[Explora el material]:
1) Transcribe del texto sobre Cúcuta el fragmento que empieza con "Fue entonces cuando" y sigue hasta "humo del desastre.".
2) Según el texto sobre Cúcuta, ¿con qué nombre se conoce hoy el Puerto de Buena Ventura?

CÚCUTA.
El sol, tímido y dorado, acariciaba las calles de Cúcuta al despertar, tiñendo de luz y esperanza las viejas arterias de la ciudad. Los comerciantes, soñadores del porvenir, miraban al horizonte, donde la necesidad de un camino se alzaba como susurro de promesa.
Antes de que la Tierra, en su furia, rompiera la urdimbre de la ciudad, el 18 de mayo de 1875, las riquezas de la región cruzaban el río Zulia en barcas humildes que navegaban hacia el Puerto de Buena Ventura, hoy conocido como Puerto Villamizar. Desde allí, el cacao, las artesanías y los anhelos de un pueblo próspero surcaban las aguas hacia Maracaibo (Venezuela), y desde ese puerto lejano, el viento los llevaba hasta los mercados de Europa, donde esperaban recibir la dulce recompensa.
Los caminos que se deshacen
Pero… Los caminos eran delgados como las cuerdas de un viejo violín. Resbaladizos, como el eco de un sueño incierto. Las mulas caminaban a duras penas, sorteando precipicios y valles sin fin, llevando sobre el lomo los sueños de una tierra. Los arrieros, con los ojos cansados, pero llenos de historias, compartían las penas bajo la luna de plata, mientras el comercio, temblando de frío y ansiedad, clamaba por una senda más firme.
Fue entonces cuando nació la Compañía del Camino de San Buenaventura, erigida por manos anhelantes de construir un futuro de hierro y velocidad. Jorge Hurtado, hijo de la tierra, recordó que no solo la necesidad comercial impulsaba el sueño del ferrocarril, sino un profundo deseo de modernidad, de ver los rieles atravesar las montañas como flechas de progreso.
Cuando la tierra grita
El sueño se encontró con la furia de la Tierra. En 1875, el terremoto sacudió a Cúcuta, rompiéndole alma, destruyendo los mercados, diseminando como polvo el camino de hierro que se tejía en el aire. La ciudad lloró, y los deseos parecían desvanecerse entre el humo del desastre.
Sin embargo, como el árbol que brota después del incendio, el espíritu cucuteño nunca se doblega. Un año después, con las ruinas en las calles, hombres y mujeres comenzaron de nuevo. Reconstruyeron lo perdido y tejieron con rieles la nueva esperanza, esperanza de acero, que nacía con el primer ferrocarril del oriente colombiano.
Magdalena Ríos, historiadora, apunto que aquel renacimiento fue más que una reconstrucción: fue un grito de resiliencia, una promesa de que el futuro podía renacer de las cenizas.
Rieles que laten como venas
Los rieles comenzaron a extenderse como venas que palpitaban al ritmo de la ciudad. Tres caminos brotaron de Cúcuta: uno hacia Pamplona, que cruzaba montañas y valles; otro, que se deslizaba hacia la frontera venezolana, uniendo dos países con el canto de la locomotora, como poema de acero entre dos tierras, y el tercero que, como río de acero, abrazaba el Puerto de Buenaventura, llevando los sueños comerciales, las esperanzas de exportación y el aroma del cacao hacia el mar.

[Registros proporcionados]:
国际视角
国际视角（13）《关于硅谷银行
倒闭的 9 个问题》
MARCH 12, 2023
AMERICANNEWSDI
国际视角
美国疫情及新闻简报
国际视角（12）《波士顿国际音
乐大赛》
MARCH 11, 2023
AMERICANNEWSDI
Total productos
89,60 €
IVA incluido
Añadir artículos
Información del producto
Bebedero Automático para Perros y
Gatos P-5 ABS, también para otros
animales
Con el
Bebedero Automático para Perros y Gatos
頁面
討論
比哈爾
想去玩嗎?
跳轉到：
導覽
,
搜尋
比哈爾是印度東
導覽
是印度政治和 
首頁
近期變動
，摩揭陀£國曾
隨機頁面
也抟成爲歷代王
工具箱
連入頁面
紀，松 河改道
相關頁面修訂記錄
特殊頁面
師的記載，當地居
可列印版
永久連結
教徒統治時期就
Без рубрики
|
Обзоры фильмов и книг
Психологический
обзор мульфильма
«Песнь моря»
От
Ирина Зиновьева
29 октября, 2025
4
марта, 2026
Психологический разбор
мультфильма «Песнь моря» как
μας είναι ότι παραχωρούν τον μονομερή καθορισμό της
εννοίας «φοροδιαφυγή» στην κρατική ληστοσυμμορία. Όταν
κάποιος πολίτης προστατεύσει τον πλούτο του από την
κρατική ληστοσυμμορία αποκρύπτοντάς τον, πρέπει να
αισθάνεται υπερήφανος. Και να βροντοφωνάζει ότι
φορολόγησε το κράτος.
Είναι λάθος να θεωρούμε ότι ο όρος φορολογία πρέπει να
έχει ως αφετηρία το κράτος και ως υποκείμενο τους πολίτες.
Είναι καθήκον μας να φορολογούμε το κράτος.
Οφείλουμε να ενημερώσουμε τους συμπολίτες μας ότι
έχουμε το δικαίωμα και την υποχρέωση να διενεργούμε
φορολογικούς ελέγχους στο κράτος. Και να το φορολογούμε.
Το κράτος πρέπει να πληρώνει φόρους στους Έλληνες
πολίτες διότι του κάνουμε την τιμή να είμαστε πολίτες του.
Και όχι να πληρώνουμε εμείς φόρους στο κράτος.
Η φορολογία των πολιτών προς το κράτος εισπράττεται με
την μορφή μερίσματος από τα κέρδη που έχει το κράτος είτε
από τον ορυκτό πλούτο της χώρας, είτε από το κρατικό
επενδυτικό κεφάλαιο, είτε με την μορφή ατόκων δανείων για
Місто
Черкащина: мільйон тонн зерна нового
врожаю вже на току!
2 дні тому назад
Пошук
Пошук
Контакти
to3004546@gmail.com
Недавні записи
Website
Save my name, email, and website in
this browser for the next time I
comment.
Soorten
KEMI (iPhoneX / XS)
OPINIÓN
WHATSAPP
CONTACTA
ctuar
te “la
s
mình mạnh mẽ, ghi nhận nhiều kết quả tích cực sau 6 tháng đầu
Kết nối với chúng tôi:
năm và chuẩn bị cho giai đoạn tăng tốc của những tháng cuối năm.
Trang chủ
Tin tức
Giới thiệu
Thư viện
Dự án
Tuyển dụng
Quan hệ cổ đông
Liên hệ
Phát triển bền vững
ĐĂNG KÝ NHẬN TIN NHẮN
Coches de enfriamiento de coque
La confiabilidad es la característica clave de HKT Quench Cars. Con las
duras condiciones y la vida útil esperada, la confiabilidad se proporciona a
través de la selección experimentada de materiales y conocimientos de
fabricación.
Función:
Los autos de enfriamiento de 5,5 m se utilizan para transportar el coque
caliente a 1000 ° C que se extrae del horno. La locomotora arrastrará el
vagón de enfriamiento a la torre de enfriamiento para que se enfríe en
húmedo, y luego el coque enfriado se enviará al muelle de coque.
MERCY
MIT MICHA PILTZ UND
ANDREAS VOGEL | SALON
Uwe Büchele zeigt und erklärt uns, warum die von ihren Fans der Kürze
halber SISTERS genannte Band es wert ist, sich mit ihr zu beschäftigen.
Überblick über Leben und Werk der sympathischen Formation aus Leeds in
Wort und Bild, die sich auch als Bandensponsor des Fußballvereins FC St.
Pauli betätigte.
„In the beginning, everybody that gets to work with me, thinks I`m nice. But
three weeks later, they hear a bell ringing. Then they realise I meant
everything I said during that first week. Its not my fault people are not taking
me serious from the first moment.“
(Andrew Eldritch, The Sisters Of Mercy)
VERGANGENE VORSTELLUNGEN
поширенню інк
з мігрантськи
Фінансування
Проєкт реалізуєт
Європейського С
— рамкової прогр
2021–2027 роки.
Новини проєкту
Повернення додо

[Soluciones por tarea]:
1)
Fue entonces cuando nació la Compañía del Camino de San Buenaventura, erigida por manos anhelantes de construir un futuro de hierro y velocidad. Jorge Hurtado, hijo de la tierra, recordó que no solo la necesidad comercial impulsaba el sueño del ferrocarril, sino un profundo deseo de modernidad, de ver los rieles atravesar las montañas como flechas de progreso.
Cuando la tierra grita
El sueño se encontró con la furia de la Tierra. En 1875, el terremoto sacudió a Cúcuta, rompiéndole alma, destruyendo los mercados, diseminando como polvo el camino de hierro que se tejía en el aire. La ciudad lloró, y los deseos parecían desvanecerse entre el humo del desastre.

2) Puerto Villamizar.